Меня могло и не оказаться рядом с ним тогда. Сава шел на свидание, а в таком деле нет места даже наилучшему другу. Но так вышло, что мы были вдвоем, – когда справа и слева вышли из-за кустов с десяток сельских парней, загородив дорогу.
Был короткий диалог – что-то о Нюре и правах Савы на нее: пустой обмен любезностями перед боем. Я видел кистени и ножи; я знал, что на нашей стороне – только неверная удача беглецов. Сава тоже это знал. И в первые же секунды потасовки, сквозь боль в гудящей от удара голове, я услышал его крик: «Бежим!»…
Если бы он крикнул «беги!», я бы не послушался. Я остался бы с ним до конца, он это понимал. Потому и крикнул: «Бежим!». А сам – не побежал…
Им ничего за это не было. В нашем селе можно утаить любое преступление, если таково молчаливое согласие всех. Насколько я знаю, мать Савы не искала справедливости у вялых милиционеров из райцентра. Я – тем более. Зачем?

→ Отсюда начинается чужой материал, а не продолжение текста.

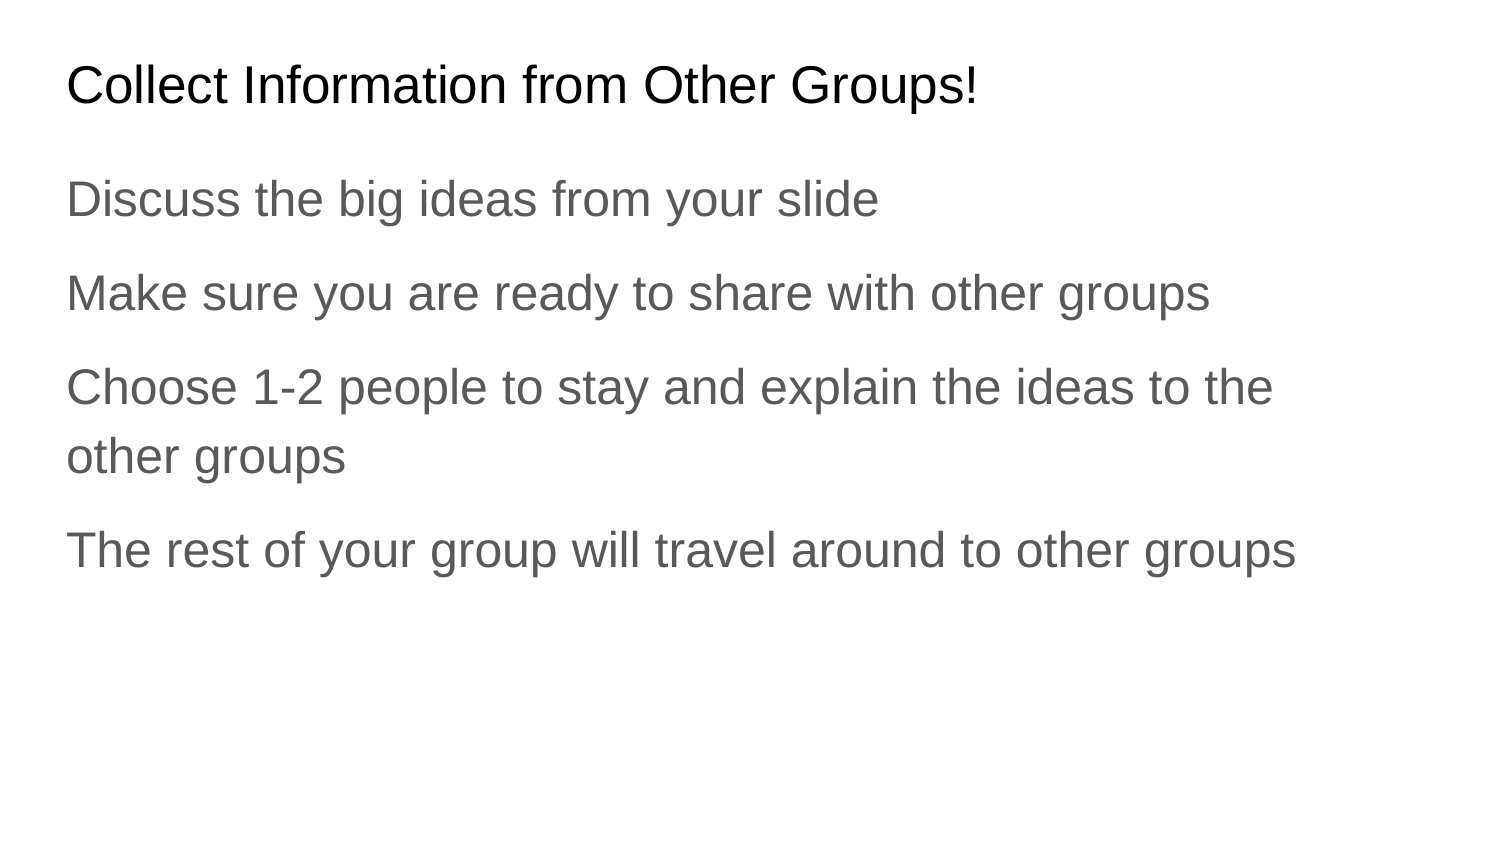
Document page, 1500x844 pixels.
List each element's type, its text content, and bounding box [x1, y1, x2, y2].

title Collect Information from Other Groups! [51, 35, 1449, 130]
list Discuss the big ideas from your slide Make sure you are ready to share with other groups Choose 1-2 people to stay and explain the ideas to the other groups The rest of your group will travel around to other groups [51, 142, 1409, 812]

Саву хоронили в закрытом гробу; шептались, будто у него не осталось лица. Не знаю, я не видел.
* * *
А теперь вкратце обо мне. После гибели Савы и отъезда Арины мне нечего было делать в селе; мама это понимала… Мама достала из сундука пожелтевший конверт с пачкой денег – сбережениями ее отца. Потом оказалось, что их почти полностью съела инфляция, но мы тогда не знали. Еще она дала мне свои золотые сережки, которые я втихомолку оставил дома, за зеркалом, и неподъемную сумку со снедью. Я ехал не в райцентр. Я собирался штурмовать столицу.
Не буду писать о приключениях в большом городе парня, родом из мест, где никогда не видели телевизора, – это клише затерто, как никакое другое. Скажу лишь об одном: моим главным ощущением первых дней был вовсе не ужас песчинки в водовороте. Главное было – отсутствие алого ромба на спине. Что равнозначно выросшим на этом месте крыльям.
А дальше начинается история, которую моим биографам удается излагать куда убедительнее, нежели мне самому. Имея за плечами четыре класса сельской школы и несколько десятков хаотично прочитанных книг, я с ходу поступил в столичный техникум. Через год – в институт; после третьего курса мне посоветовали сдавать экстерном в аспирантуру. В двадцать пять я стал кандидатом наук, в тридцать два – доктором. К сорока – а сорок лет в больших городах еще относят к молодости – меня приняли действительным членом в Национальную академию наук…
Да, был фанатизм, сутки напролет в лаборатории и ночи над книгами. Но я не мог не сравнивать себя с другими, тоже старавшимися, тоже фанатичными. Собственно, они сами подвигали меня на сравнения, устраивая остракизм «выскочке из села» – неужто надеялись задеть своими мелкими интригами меня, «ублюдка нечистого»?! Смешно.